## [Saved data entries]
==========
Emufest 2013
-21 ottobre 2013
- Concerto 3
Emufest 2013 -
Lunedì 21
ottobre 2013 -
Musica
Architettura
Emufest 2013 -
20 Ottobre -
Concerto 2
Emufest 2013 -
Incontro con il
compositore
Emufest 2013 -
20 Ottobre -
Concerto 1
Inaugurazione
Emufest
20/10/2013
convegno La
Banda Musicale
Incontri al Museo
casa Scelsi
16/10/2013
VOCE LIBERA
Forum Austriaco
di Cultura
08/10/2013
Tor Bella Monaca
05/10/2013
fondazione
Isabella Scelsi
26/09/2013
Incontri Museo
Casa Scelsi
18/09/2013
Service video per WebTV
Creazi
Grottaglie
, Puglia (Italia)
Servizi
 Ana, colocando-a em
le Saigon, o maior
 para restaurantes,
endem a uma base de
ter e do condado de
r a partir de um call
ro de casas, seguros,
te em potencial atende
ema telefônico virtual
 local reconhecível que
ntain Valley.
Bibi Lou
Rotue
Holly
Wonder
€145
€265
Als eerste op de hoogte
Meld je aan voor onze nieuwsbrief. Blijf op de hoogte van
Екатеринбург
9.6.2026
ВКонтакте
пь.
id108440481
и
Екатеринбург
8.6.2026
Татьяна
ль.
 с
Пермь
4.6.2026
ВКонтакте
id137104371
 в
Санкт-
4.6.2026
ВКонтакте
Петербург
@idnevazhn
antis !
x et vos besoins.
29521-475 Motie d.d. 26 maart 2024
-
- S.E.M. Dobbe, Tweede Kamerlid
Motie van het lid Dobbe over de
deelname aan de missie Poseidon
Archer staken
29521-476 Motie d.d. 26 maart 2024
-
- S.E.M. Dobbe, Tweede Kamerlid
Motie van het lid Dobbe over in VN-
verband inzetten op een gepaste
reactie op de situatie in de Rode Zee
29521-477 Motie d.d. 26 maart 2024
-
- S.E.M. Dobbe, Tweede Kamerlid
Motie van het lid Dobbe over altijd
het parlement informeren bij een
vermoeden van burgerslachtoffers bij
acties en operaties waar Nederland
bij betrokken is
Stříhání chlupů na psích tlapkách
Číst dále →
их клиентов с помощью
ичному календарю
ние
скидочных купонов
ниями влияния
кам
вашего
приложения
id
==========
Without altering a single word, reproduce the entries above.

## [The answer]
Emufest 2013
-21 ottobre 2013
- Concerto 3
Emufest 2013 -
Lunedì 21
ottobre 2013 -
Musica
Architettura
Emufest 2013 -
20 Ottobre -
Concerto 2
Emufest 2013 -
Incontro con il
compositore
Emufest 2013 -
20 Ottobre -
Concerto 1
Inaugurazione
Emufest
20/10/2013
convegno La
Banda Musicale
Incontri al Museo
casa Scelsi
16/10/2013
VOCE LIBERA
Forum Austriaco
di Cultura
08/10/2013
Tor Bella Monaca
05/10/2013
fondazione
Isabella Scelsi
26/09/2013
Incontri Museo
Casa Scelsi
18/09/2013
Service video per WebTV
Creazi
Grottaglie
, Puglia (Italia)
Servizi
 Ana, colocando-a em
le Saigon, o maior
 para restaurantes,
endem a uma base de
ter e do condado de
r a partir de um call
ro de casas, seguros,
te em potencial atende
ema telefônico virtual
 local reconhecível que
ntain Valley.
Bibi Lou
Rotue
Holly
Wonder
€145
€265
Als eerste op de hoogte
Meld je aan voor onze nieuwsbrief. Blijf op de hoogte van
Екатеринбург
9.6.2026
ВКонтакте
пь.
id108440481
и
Екатеринбург
8.6.2026
Татьяна
ль.
 с
Пермь
4.6.2026
ВКонтакте
id137104371
 в
Санкт-
4.6.2026
ВКонтакте
Петербург
@idnevazhn
antis !
x et vos besoins.
29521-475 Motie d.d. 26 maart 2024
-
- S.E.M. Dobbe, Tweede Kamerlid
Motie van het lid Dobbe over de
deelname aan de missie Poseidon
Archer staken
29521-476 Motie d.d. 26 maart 2024
-
- S.E.M. Dobbe, Tweede Kamerlid
Motie van het lid Dobbe over in VN-
verband inzetten op een gepaste
reactie op de situatie in de Rode Zee
29521-477 Motie d.d. 26 maart 2024
-
- S.E.M. Dobbe, Tweede Kamerlid
Motie van het lid Dobbe over altijd
het parlement informeren bij een
vermoeden van burgerslachtoffers bij
acties en operaties waar Nederland
bij betrokken is
Stříhání chlupů na psích tlapkách
Číst dále →
их клиентов с помощью
ичному календарю
ние
скидочных купонов
ниями влияния
кам
вашего
приложения
id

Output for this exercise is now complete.